Work request:
Copy the entries word for word from the line containing "Read the Criminal" through the end of the entries, leaving out the pictures.

Task data:
Content starts

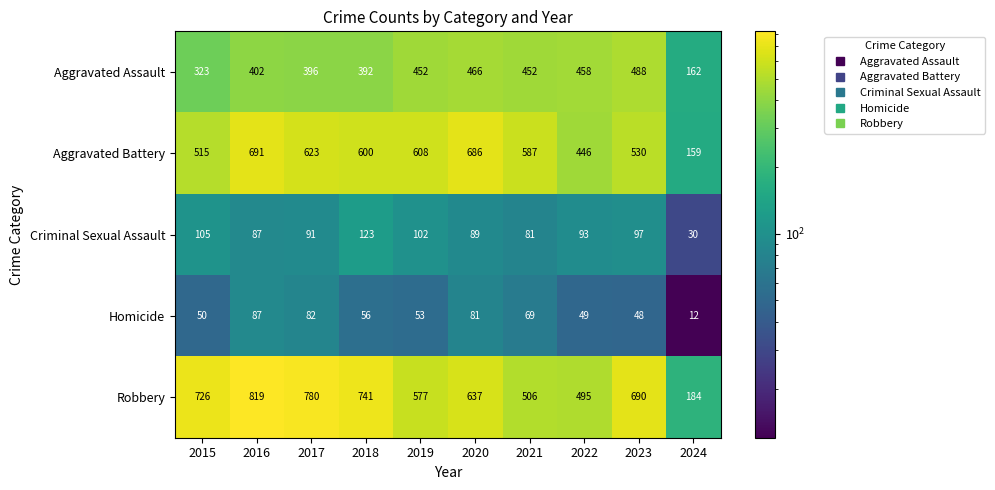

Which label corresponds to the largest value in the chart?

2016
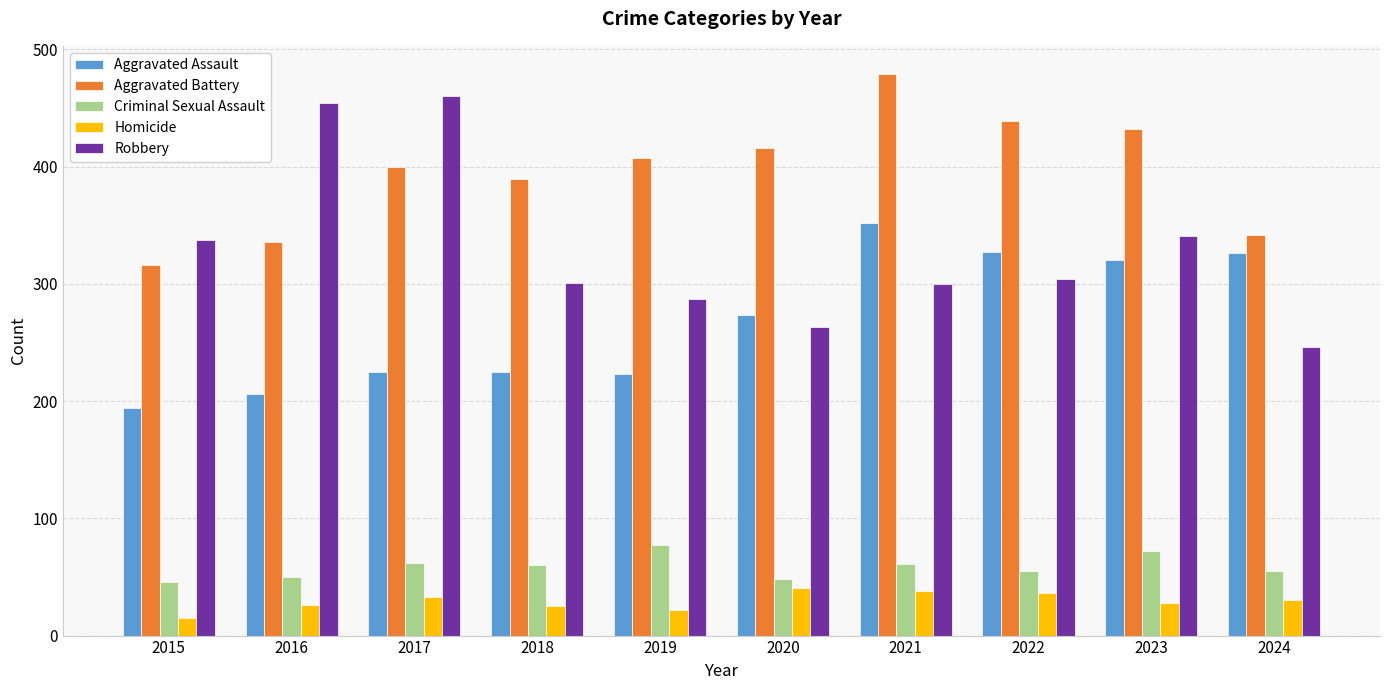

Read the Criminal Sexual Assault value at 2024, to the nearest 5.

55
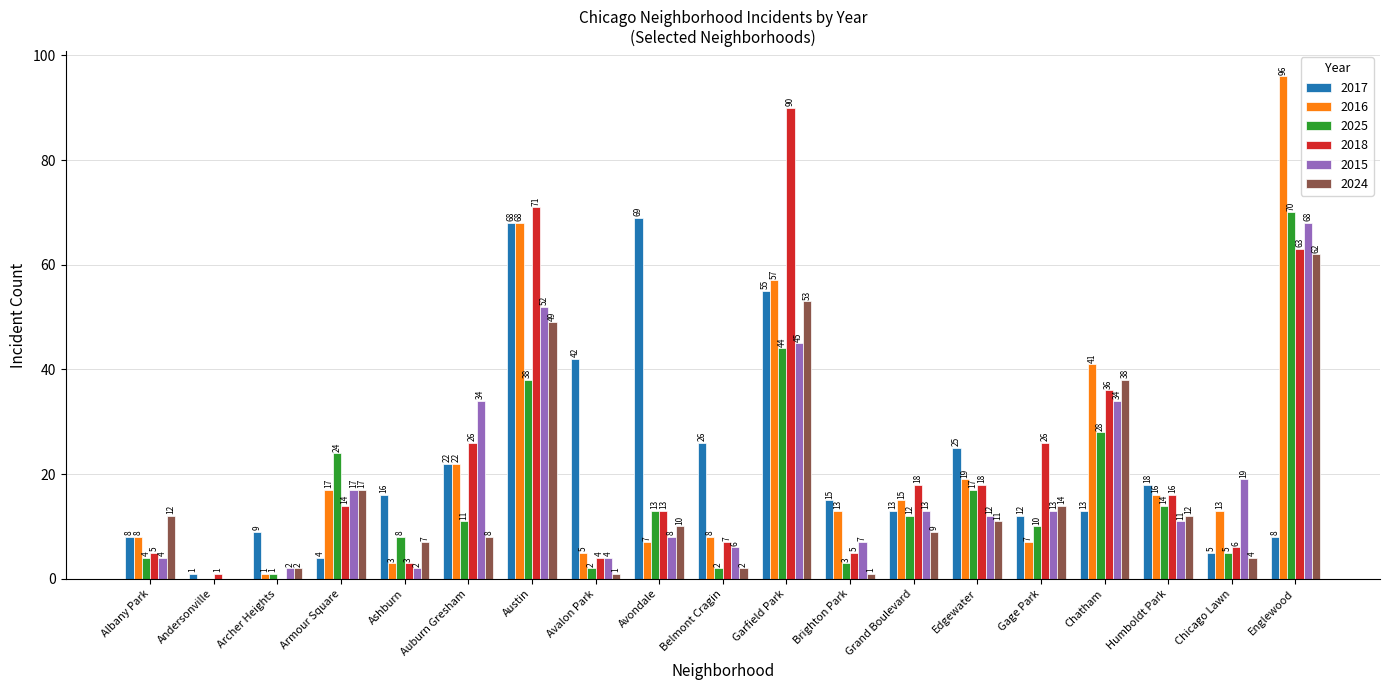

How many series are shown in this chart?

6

Content ends

Expected answer:
Read the Criminal Sexual Assault value at 2024, to the nearest 5.

55

How many series are shown in this chart?

6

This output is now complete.